Remove Barriers to Affordable and Flexible Health Care Choices

Statement

Date: June 18, 2012
Location: Washington, DC

As the Supreme Court prepares to rule on the health care law's constitutionality, the House continues to roll back provisions that hit health care consumers, companies and providers the hardest, while advancing new ideas to make health care options more flexible.

Last week, a bipartisan majority in the House approved the Health Care Cost Reduction Act of 2012 (H.R. 436). This bill strikes two harmful components of the health care law and adds a new provision to improve Flexible Spending Accounts.

First, the bill repeals an onerous 2.3 percent excise tax on sales of medical devices scheduled to take effect on January 1, 2013, per the new health care law. The tax is sweeping, applying to everything from heart stents to MRI scanners. According to the non-partisan Medicare Office of the Chief Actuary, much of the tax would be passed through to consumers in the form of higher costs, co-pays and premiums.

At stake with this tax are huge costs to employers and thousands of American jobs. Columnist George Will recently noted that Boston Scientific and Medtronic alone are planning for a combined $275 million in new taxes next year as a result. Because this is an excise tax, it will also hit start-up companies especially hard by reducing available resources for research and development and stifling innovation.

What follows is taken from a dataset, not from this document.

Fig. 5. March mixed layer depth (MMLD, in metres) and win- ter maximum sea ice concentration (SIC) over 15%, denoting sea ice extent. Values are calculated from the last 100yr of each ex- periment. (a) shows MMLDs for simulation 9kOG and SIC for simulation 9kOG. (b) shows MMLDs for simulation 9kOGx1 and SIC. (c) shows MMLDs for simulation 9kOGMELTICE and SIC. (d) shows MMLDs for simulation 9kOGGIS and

According to economists Diana and Harold Furchtgott-Roth, the medical device tax "could result in job losses in excess of 43,000 and employment compensation losses in excess of $3.5 billion." With unemployment already above eight percent for forty straight months, this tax continues to drive the American economy in the wrong direction and should be repealed.

H.R. 436 also repeals the "Medicine Cabinet Tax," a provision of the health care law that prohibited Flexible Spending Account (FSA) or Health Reimbursement Account (HRA) reimbursements for basic over-the-counter medications, such as cough syrup or ibuprofen, without a prescription from a doctor.

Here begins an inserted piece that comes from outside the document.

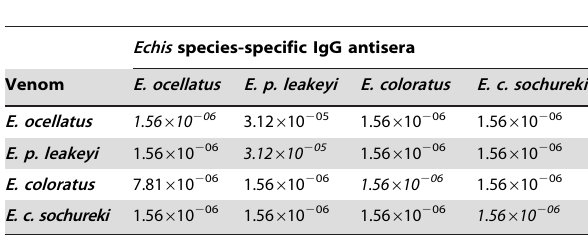
Table 1. The End Point Titre of each Echis species-specific IgG antisera to each Echis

Repealing this tax would alleviate an unnecessary burden on families. But it would also reduce unnecessary clogging of doctors' offices with appointments and requests for prescriptions for over-the-counter medications that do not require one.

In addition to repealing the medical device tax and medicine cabinet tax, H.R. 436 allows for an employee to "cash out" up to $500 in FSA funds at the end of the year, instead of forfeiting any remaining balance to the employer. Most FSA participants are low to middle income Americans, with seventy percent earning less than $100,000. This provision will ensure that FSA funds are not wasted or forfeited at the end of year.

The Health Care Cost Reduction Act is just the latest of several House efforts to scale back the health care law and protect patients and their doctors. Whatever the Supreme Court determines in the coming weeks, we remain committed to reforms that lower costs, free up small businesses and improve consumer choice.